Translational Stem Cell Research - a personal perspective


06/24/2016   News


Translational stem cell research projects bridge the gap between fundamental research carried out in the lab and the application of this research to the field of patient care.

Who are the people behind these kinds of projects? What interests them - in their own research field, but also above and beyond it? What drives them right now?

The aim of this series is to try and make the abstract term ‘translation’ more tangible and to give a glimpse behind the scenes of the world of translational stem cell research. The series starts with PD Dr. Sabine Neuß-Stein from Aachen.

I am … Sabine Neuß-Stein, 39 years old, a biologist, wife, mother to a 5-year-old daughter, head of the interdisciplinary working group on “Stem Cells and Tissue Engineering” at the University Hospital Aachen for the past 12 years and a passionate researcher. Together with scientists from the Working Group on “Tissue Engineering and Biomaterials” at the Helmholtz Institute of RWTH Aachen, from the plastic surgery clinic at Düsseldorf University Hospital and the company Miltenyi, I am one of the winners of the “Translational Stem Cell Research” funding competition. Our StemGraft consortium is working on translating a small-diameter vascular graft to the clinic. This has already proven to be an outstanding improvement to the gold standard in animal models (sheep). A combination of textile material, fibrin gel, autologous cells (mesenchymal stem cells and endothelial cells) and a special bioreactor conditioning were expedient here. In the StemGraft project, all the working steps for manufacturing the vascular prosthesis were transfered from the ovine to the human system. In my part of the project, we expanded and characterised endothelial cells and mesenchymal stem cells (MSCs) under conditions (xeno-free, serum-free) that complied with good manufacturing practice (GMP) for medicines and medicinal products. We differentiated the MSCs into smooth muscle cells, before they were then conditioned as part of the vascular graft in the bioreactor. Over the 18-month funding period, we were able to successfully manufacture prototypes at significantly reduced production times and we are currently testing these prototypes for functionality.

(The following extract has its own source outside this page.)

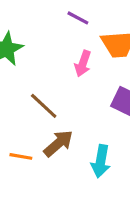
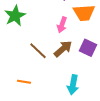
brown arrow: (58, 143) -> (63, 49), moved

What importance does the funding from the call ‚Translational Stem Cell Research’ have for you personally and for your work in general?  The funding was particularly important for my work, as although I have been working for 15 years in the field of stem cell-based tissue engineering (chiefly in the field of bone replacement strategies), up until now there had been no budget available to fund the first steps to translation. However, in tissue engineering, translation is a logical and absolutely imperative step - a step which ought to be consistently pursued. As a result of the funding, we were able to establish protocols on GMP-compliant working processes in the StemGraft project, which are now being applied to all current and future research projects with MSCs and endothelial cells in my working group. This significantly reduces the preclinical phase of my tissue engineering projects and will probably have a positive impact on future research applications.

A current science highlight for me is … In general, I am fascinated by the progress made in the iPS cell community, even if I haven't worked with iPS cells myself (yet). Less than 10 years after Yamanaka first described the discovery, there is now an initial clinical trial on treating macular degeneration and exciting basic research is taking place on self-organising organoids (optic cups, mini brains, mini guts etc.). What particularly interests me here is the interplay between pluripotent stem cells, MSCs and endothelial cells to generate functional organoid units - as described in the work of Takebe et al. (Nature, 2013 and Cell Stem Cell, 2015). 

What I would like to do this month other than science … Celebrate, when Germany wins Euro 2016 on 10 July and plan my next holiday in detail - South Africa is calling!